Task material
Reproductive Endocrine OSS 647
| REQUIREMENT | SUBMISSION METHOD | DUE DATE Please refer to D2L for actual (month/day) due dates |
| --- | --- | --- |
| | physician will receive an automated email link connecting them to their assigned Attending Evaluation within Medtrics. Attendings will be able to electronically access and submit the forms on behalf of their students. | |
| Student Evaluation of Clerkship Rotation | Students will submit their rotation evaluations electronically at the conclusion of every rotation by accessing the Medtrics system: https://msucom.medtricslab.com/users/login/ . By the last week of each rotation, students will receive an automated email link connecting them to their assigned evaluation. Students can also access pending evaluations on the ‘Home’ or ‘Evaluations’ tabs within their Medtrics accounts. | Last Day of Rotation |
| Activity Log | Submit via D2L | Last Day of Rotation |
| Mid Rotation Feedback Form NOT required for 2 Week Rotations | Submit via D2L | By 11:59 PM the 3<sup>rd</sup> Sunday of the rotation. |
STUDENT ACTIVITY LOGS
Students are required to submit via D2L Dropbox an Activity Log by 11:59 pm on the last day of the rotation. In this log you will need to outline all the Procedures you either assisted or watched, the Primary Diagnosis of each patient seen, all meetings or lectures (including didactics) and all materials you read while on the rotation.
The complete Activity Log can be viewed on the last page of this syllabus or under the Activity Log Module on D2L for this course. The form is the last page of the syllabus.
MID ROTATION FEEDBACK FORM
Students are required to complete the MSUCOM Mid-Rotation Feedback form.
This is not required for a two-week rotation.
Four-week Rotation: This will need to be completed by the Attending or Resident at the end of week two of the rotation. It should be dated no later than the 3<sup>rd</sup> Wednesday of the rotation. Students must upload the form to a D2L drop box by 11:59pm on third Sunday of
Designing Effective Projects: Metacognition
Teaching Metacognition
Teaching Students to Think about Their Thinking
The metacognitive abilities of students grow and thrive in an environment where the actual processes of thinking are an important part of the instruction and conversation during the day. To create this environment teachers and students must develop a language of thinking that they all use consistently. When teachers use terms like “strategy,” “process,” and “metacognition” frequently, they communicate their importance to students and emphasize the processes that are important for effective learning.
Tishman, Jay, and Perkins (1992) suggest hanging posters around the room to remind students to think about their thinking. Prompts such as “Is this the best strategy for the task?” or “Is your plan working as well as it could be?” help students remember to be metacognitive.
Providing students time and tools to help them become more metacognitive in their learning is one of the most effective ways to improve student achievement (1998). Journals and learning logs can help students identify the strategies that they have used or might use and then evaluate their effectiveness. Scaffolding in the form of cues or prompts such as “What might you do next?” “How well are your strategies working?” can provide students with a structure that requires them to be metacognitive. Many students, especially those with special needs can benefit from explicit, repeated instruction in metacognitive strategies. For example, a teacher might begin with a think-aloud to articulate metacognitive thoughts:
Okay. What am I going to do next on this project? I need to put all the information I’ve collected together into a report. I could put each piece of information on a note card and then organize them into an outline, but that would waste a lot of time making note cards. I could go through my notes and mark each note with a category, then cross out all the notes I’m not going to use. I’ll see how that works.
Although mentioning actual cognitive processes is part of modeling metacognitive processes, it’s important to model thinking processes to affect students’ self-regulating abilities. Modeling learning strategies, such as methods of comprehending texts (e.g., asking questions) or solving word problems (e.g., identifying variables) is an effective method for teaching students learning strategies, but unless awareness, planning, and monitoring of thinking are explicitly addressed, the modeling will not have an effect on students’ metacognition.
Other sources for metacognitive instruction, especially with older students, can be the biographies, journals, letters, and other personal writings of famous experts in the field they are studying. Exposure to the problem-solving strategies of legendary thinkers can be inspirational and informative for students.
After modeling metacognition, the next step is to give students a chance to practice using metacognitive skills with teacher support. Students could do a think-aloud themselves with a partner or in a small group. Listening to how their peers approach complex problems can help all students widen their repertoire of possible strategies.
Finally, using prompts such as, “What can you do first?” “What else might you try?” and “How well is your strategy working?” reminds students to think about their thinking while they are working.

Task description
Retype only the lines above between the line with "the rotation. |" and the line with "Tishman, Jay, and", counting those two lines as well, and keep every character as it is.

Written solution
| Mid Rotation Feedback Form NOT required for 2 Week Rotations | Submit via D2L | By 11:59 PM the 3<sup>rd</sup> Sunday of the rotation. |
STUDENT ACTIVITY LOGS
Students are required to submit via D2L Dropbox an Activity Log by 11:59 pm on the last day of the rotation. In this log you will need to outline all the Procedures you either assisted or watched, the Primary Diagnosis of each patient seen, all meetings or lectures (including didactics) and all materials you read while on the rotation.
The complete Activity Log can be viewed on the last page of this syllabus or under the Activity Log Module on D2L for this course. The form is the last page of the syllabus.
MID ROTATION FEEDBACK FORM
Students are required to complete the MSUCOM Mid-Rotation Feedback form.
This is not required for a two-week rotation.
Four-week Rotation: This will need to be completed by the Attending or Resident at the end of week two of the rotation. It should be dated no later than the 3<sup>rd</sup> Wednesday of the rotation. Students must upload the form to a D2L drop box by 11:59pm on third Sunday of
Designing Effective Projects: Metacognition
Teaching Metacognition
Teaching Students to Think about Their Thinking
The metacognitive abilities of students grow and thrive in an environment where the actual processes of thinking are an important part of the instruction and conversation during the day. To create this environment teachers and students must develop a language of thinking that they all use consistently. When teachers use terms like “strategy,” “process,” and “metacognition” frequently, they communicate their importance to students and emphasize the processes that are important for effective learning.
Tishman, Jay, and Perkins (1992) suggest hanging posters around the room to remind students to think about their thinking. Prompts such as “Is this the best strategy for the task?” or “Is your plan working as well as it could be?” help students remember to be metacognitive.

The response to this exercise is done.